In Arena’s Shadow, Holdouts at Atlantic Yards Site Must Now Leave
Last week was a busy one at the Barclays Center in Brooklyn. The rusticated arena lost its shot at hosting the 2016 Democratic National Convention, but there was still plenty to cheer during its first N.B.A. All-Star celebration.
It was a busy week next door, too. Just across Sixth Avenue, past the prefab apartments and satellite trucks, sits a squat gray warehouse that has stood since the 1930s and has been home to Atlantic Wool since 1997.
Inside, Aaron Piller, the second-generation president, was hurriedly sorting, stacking and selling off thousands of rolls of fabric, from $2-a-yard T-shirt cotton to $100-a-yard cashmeres.
“The more I sell, the less I have to move, not that I know where I’m going,” Mr. Piller said on Wednesday.

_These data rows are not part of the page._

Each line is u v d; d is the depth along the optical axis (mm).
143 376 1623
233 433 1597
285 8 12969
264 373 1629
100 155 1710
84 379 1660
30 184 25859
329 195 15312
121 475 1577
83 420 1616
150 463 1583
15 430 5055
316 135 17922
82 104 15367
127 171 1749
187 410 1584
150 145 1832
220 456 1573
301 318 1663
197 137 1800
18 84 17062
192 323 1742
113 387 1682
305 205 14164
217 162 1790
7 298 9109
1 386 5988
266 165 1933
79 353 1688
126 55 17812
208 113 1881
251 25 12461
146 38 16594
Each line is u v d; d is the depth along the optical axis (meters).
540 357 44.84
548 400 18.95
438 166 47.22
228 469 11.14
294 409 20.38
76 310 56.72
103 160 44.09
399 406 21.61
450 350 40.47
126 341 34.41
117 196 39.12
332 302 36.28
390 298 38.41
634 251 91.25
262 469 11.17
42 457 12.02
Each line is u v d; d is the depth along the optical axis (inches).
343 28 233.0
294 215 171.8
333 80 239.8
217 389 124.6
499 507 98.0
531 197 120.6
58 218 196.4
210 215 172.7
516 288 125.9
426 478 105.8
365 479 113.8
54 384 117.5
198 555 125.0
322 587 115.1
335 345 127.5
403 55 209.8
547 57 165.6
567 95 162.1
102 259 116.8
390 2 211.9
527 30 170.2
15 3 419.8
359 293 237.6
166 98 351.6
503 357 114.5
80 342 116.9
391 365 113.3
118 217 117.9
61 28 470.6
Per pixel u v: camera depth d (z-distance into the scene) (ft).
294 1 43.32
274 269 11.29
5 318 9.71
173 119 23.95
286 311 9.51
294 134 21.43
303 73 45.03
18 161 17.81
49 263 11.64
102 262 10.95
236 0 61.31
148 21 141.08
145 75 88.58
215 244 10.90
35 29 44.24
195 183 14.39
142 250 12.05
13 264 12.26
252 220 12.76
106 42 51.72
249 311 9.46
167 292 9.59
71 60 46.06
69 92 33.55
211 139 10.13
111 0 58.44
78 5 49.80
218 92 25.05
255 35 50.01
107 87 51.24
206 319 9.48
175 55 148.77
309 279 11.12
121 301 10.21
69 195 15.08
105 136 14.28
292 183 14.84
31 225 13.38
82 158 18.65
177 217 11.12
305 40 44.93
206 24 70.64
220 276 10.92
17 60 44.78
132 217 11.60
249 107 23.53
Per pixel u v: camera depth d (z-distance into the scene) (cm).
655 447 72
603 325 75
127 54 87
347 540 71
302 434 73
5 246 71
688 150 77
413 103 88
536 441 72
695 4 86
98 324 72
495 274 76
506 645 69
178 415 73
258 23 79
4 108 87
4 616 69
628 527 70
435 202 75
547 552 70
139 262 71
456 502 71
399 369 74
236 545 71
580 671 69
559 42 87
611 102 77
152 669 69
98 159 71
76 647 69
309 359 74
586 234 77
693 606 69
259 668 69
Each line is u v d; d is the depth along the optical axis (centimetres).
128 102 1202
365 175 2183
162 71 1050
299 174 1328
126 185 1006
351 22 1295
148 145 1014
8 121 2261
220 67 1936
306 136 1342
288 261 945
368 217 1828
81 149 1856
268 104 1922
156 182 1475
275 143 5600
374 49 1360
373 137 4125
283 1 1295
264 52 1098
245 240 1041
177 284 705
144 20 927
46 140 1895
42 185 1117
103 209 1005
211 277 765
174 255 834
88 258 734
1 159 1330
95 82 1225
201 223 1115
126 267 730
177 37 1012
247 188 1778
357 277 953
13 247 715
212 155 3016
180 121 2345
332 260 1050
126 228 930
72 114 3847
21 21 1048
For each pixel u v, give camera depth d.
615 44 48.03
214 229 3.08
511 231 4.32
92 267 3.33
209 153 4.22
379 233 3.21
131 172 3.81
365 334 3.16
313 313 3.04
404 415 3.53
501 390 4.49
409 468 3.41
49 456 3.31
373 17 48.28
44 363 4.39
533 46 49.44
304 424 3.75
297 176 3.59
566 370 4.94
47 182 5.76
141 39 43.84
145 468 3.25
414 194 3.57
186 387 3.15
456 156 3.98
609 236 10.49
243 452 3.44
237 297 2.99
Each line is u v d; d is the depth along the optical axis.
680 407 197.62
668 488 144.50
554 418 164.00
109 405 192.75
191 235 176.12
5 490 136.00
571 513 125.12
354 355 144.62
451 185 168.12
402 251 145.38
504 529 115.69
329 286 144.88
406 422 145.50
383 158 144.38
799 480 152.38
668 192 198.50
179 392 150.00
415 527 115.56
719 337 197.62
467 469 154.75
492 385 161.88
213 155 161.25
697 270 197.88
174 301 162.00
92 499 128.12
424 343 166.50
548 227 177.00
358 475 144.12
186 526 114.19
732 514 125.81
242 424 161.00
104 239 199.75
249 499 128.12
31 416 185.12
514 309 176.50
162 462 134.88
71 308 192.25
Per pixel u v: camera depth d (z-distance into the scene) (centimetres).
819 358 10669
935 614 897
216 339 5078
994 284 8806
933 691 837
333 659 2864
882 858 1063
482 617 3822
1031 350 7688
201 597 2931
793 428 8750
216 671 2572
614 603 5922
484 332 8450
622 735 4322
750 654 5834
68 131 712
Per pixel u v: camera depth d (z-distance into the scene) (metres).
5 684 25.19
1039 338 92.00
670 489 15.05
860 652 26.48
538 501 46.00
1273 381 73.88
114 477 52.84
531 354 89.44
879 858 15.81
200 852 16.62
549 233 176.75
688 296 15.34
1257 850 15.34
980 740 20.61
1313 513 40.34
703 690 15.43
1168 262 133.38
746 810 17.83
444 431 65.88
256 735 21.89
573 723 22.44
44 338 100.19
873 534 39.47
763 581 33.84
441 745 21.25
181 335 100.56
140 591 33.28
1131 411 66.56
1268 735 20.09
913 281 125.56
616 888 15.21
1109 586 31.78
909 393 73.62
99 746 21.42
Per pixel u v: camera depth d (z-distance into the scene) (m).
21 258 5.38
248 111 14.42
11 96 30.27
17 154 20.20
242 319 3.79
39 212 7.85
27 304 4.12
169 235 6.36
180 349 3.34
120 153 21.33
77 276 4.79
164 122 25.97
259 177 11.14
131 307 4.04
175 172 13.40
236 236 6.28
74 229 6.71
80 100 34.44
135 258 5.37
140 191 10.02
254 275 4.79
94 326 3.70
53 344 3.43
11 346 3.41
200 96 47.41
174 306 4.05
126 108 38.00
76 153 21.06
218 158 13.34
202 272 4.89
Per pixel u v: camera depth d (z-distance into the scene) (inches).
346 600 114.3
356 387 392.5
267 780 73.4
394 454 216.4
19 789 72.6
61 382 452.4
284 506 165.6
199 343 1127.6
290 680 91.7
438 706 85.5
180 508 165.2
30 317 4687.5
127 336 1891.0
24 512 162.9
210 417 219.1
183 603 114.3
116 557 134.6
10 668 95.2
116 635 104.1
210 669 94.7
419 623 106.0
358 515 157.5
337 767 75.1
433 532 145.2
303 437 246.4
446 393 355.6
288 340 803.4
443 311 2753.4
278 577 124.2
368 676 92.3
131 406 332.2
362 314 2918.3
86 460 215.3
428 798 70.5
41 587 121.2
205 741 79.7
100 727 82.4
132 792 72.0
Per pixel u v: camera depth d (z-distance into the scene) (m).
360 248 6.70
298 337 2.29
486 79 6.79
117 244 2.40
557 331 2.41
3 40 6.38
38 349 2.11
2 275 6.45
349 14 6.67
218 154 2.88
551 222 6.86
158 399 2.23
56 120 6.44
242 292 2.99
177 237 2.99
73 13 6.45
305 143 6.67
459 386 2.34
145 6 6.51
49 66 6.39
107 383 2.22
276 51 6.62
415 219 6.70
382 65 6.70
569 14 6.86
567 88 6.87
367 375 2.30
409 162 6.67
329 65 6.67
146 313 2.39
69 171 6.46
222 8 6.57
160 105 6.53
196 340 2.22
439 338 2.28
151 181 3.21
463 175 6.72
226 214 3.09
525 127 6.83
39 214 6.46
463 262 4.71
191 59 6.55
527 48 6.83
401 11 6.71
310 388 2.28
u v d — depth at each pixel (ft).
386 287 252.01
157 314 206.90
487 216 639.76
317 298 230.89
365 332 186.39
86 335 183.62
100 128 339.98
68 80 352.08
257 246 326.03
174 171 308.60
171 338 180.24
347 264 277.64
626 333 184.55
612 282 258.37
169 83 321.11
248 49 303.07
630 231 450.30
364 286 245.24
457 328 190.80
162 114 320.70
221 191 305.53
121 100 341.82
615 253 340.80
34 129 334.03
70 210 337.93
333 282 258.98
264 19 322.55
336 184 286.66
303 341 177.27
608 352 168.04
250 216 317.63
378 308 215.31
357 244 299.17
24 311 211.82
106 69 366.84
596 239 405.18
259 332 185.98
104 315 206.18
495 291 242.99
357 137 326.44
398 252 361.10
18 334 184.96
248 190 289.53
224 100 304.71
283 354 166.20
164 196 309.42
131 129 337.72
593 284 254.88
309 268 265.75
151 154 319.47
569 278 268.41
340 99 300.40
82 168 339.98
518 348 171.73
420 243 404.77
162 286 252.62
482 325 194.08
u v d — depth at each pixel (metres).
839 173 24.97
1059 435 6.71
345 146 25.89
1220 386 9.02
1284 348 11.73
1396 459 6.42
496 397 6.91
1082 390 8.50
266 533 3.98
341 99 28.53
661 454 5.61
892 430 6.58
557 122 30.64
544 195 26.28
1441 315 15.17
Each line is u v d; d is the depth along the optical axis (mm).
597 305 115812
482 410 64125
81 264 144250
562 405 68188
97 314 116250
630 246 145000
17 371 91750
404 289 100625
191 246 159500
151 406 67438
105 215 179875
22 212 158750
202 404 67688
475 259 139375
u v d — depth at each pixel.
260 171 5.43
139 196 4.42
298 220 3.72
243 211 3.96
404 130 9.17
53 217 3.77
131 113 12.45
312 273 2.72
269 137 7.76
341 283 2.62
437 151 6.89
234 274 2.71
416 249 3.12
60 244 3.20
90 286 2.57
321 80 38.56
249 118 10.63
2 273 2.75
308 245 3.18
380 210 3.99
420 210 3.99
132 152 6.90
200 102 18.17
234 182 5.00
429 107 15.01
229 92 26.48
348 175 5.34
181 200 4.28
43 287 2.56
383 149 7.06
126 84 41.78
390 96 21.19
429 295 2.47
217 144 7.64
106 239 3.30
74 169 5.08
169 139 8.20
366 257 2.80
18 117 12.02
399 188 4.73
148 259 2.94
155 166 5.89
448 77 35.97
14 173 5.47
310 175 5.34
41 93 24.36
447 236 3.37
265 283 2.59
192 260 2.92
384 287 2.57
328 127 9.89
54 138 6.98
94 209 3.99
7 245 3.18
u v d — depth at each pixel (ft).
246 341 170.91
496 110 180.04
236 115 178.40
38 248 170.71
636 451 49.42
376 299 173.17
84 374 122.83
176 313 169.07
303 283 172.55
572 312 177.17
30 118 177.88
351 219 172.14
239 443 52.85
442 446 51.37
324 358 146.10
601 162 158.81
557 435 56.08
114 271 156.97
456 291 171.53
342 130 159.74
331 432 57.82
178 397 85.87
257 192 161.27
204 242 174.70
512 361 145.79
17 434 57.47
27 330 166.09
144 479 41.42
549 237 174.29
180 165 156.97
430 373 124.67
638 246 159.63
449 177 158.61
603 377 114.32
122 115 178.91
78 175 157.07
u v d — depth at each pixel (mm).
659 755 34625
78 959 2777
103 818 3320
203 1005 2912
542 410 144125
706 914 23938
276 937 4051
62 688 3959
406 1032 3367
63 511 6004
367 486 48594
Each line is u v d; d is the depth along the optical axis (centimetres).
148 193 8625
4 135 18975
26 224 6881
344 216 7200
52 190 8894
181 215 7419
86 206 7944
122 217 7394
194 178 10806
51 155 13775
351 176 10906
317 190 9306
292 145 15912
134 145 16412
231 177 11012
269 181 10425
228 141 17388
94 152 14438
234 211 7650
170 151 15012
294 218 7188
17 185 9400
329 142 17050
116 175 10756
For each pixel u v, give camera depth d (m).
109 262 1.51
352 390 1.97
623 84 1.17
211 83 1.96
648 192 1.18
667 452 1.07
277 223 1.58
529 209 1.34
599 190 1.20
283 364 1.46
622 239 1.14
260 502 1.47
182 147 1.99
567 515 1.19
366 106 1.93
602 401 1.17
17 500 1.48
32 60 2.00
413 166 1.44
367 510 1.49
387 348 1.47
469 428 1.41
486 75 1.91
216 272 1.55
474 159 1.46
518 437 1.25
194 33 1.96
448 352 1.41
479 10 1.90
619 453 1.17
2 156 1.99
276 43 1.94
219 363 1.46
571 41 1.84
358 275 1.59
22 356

Five years ago, Atlantic Yards’s most vocal opponent and obstacle, Daniel Goldstein, agreed to walk away from his three-bedroom condominium for $3 million. His building then came down so that Bruce C. Ratner’s arena-and-apartments complex could rise.
It is Mr. Piller and several other property owners who are keeping the bulldozers from their half-dozen buildings on the 22-acre site. But they all must be gone within the next month or two, by order of State Supreme Court, to make way for the second phase of the development.
The holdouts thought they had years ahead of them, given the expected delays from lawsuits and the reverberations of the recession. But last year Mr. Ratner’s firm, Forest City Ratner, sold a majority stake to Greenland Holdings, a company based in Shanghai. Greenland is eager to see the project, rebranded Pacific Park, completed in less than a decade; condemnations began last June. Those left must now leave.
“We’re so lucky to have found a partner who is impatient, just like we are, and their message to us is let’s get this done,” Forest City Ratner’s vice president for external affairs, Ashley Cotton, said in an interview. “We know our neighbors, we’re sympathetic to whatever experience they’re having, but this is really another enormous milestone on the path of Pacific Park.”
Jerry Campbell, one of two homeowners left, must soon hand over the keys to a pair of rowhouses that his grandfather bought in the 1940s and 1960s after immigrating from Barbados.
Sitting on a couch inside the tin-ceilinged living room of 493 Dean Street, the larger home, Mr. Campbell said he would gladly leave — if only his terms were met.
“I honestly had a firm belief in the rule of law and the project, which, as described, seemed a genuinely good thing for the neighborhood,” Mr. Campbell said, his Barbadian accent coming through (his mother moved back to Barbados and he grew up there). “As long as I could replace what I had afterward, I had no reason to object.”